Exercise instructions » Starting with the first line and ending with the one that holds "text: (172, 247) -> (276, 326), Er -> L", retype the entries exactly.

Before and after comparisons:
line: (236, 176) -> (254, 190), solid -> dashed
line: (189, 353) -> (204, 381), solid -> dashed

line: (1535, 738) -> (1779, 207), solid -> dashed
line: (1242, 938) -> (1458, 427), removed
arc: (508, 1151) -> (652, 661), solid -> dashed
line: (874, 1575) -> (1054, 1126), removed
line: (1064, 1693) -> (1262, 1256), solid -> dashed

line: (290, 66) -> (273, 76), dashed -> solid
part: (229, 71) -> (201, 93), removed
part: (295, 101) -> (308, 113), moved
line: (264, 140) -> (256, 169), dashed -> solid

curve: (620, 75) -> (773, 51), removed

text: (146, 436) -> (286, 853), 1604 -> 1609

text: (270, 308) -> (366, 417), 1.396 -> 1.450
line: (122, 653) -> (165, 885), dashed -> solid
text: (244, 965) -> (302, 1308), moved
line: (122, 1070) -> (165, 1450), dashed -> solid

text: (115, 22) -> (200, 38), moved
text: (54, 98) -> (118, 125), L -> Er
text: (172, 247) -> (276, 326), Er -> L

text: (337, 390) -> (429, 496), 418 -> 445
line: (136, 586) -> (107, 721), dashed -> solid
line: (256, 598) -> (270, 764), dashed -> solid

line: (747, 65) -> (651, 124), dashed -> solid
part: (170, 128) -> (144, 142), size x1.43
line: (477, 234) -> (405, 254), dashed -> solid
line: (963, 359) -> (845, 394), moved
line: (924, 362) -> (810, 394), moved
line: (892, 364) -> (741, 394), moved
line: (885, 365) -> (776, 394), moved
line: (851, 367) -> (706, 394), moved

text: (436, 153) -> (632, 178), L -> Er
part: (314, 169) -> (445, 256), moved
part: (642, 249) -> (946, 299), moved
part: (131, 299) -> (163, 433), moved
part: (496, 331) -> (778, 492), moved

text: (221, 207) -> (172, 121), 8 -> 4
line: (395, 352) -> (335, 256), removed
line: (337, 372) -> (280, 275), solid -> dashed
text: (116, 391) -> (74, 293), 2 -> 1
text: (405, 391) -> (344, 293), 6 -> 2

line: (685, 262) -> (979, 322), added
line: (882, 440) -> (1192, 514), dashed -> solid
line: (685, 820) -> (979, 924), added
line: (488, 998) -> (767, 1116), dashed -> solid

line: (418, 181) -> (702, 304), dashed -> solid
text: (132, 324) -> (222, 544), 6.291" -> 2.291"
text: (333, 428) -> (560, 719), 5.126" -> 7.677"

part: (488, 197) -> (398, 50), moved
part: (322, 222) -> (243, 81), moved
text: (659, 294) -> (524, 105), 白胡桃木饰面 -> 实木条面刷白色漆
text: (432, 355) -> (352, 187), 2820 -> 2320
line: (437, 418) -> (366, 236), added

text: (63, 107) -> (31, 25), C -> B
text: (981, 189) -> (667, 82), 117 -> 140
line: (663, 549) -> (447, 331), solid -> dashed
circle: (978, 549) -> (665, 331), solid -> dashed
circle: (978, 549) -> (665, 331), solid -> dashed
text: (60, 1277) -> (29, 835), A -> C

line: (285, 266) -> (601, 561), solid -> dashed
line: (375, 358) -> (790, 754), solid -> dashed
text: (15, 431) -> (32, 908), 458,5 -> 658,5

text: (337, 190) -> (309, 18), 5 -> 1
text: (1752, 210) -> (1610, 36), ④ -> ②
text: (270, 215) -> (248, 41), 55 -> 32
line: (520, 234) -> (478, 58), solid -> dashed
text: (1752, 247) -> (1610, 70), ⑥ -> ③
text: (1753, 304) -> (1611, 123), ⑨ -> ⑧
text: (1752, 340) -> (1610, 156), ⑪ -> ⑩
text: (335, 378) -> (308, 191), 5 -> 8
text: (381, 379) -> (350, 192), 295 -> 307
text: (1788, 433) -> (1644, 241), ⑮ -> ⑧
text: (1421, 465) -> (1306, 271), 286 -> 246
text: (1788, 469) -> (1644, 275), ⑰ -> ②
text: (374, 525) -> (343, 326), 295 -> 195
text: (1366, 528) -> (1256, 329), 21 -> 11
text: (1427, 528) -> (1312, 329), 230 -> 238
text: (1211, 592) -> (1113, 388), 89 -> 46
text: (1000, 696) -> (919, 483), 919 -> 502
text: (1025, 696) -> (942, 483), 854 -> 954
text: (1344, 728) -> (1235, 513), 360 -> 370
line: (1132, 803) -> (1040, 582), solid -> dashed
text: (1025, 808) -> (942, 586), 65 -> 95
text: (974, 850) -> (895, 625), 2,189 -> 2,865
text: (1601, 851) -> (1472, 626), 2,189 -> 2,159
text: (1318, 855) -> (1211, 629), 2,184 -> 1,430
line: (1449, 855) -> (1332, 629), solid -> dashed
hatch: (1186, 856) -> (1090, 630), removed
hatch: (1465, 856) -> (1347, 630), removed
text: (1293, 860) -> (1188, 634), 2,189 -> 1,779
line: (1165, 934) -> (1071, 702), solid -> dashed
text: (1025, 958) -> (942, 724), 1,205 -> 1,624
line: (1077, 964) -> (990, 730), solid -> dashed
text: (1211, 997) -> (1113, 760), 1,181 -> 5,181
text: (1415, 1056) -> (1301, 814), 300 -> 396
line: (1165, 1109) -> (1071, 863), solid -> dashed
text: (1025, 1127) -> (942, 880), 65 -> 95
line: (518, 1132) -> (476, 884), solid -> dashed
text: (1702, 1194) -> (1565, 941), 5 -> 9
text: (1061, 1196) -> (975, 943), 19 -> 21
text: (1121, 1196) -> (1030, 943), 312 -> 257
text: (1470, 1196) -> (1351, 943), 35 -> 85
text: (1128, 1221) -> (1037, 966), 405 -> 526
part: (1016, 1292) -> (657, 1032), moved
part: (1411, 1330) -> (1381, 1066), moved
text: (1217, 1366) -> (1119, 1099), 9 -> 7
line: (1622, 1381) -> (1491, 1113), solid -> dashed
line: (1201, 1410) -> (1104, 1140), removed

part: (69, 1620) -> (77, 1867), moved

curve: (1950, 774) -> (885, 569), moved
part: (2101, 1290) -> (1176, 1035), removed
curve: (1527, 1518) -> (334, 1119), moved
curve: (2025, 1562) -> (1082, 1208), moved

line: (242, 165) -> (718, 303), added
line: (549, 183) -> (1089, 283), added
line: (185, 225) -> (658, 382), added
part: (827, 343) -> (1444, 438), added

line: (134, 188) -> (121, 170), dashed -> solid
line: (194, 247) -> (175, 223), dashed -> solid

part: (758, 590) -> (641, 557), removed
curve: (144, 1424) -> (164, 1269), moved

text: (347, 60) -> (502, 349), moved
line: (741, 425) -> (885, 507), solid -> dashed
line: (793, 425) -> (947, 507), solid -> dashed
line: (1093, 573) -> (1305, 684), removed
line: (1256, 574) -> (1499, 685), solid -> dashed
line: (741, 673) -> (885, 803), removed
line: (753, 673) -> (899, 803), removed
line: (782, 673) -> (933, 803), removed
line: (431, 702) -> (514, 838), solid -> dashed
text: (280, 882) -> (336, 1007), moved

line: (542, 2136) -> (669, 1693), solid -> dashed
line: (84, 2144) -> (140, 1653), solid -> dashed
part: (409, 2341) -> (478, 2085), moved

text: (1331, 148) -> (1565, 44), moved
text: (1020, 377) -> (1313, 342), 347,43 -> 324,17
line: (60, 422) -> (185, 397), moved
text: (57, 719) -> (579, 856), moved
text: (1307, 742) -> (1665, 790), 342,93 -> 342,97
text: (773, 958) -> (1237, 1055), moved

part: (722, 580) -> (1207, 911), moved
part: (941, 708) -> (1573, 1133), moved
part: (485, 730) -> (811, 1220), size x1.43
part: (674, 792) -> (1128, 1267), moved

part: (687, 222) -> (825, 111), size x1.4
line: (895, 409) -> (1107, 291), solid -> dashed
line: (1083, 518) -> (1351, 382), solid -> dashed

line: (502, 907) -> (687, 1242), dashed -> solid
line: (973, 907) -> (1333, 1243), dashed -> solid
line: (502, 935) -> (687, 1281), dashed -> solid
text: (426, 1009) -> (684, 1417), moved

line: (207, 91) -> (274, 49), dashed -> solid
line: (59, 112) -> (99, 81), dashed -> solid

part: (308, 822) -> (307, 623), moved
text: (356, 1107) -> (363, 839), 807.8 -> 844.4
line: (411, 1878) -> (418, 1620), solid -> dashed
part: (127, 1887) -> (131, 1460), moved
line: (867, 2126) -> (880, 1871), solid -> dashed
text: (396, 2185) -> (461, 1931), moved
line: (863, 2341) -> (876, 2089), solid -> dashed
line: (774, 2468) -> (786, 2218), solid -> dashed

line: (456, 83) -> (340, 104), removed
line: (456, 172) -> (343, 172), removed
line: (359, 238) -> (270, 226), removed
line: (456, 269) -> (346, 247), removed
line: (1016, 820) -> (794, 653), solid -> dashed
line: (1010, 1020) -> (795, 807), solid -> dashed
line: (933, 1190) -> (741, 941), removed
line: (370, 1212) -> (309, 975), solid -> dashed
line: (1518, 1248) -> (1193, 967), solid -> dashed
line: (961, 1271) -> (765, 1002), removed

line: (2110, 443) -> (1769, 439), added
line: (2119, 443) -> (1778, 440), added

Answer »
line: (236, 176) -> (254, 190), solid -> dashed
line: (189, 353) -> (204, 381), solid -> dashed

line: (1535, 738) -> (1779, 207), solid -> dashed
line: (1242, 938) -> (1458, 427), removed
arc: (508, 1151) -> (652, 661), solid -> dashed
line: (874, 1575) -> (1054, 1126), removed
line: (1064, 1693) -> (1262, 1256), solid -> dashed

line: (290, 66) -> (273, 76), dashed -> solid
part: (229, 71) -> (201, 93), removed
part: (295, 101) -> (308, 113), moved
line: (264, 140) -> (256, 169), dashed -> solid

curve: (620, 75) -> (773, 51), removed

text: (146, 436) -> (286, 853), 1604 -> 1609

text: (270, 308) -> (366, 417), 1.396 -> 1.450
line: (122, 653) -> (165, 885), dashed -> solid
text: (244, 965) -> (302, 1308), moved
line: (122, 1070) -> (165, 1450), dashed -> solid

text: (115, 22) -> (200, 38), moved
text: (54, 98) -> (118, 125), L -> Er
text: (172, 247) -> (276, 326), Er -> L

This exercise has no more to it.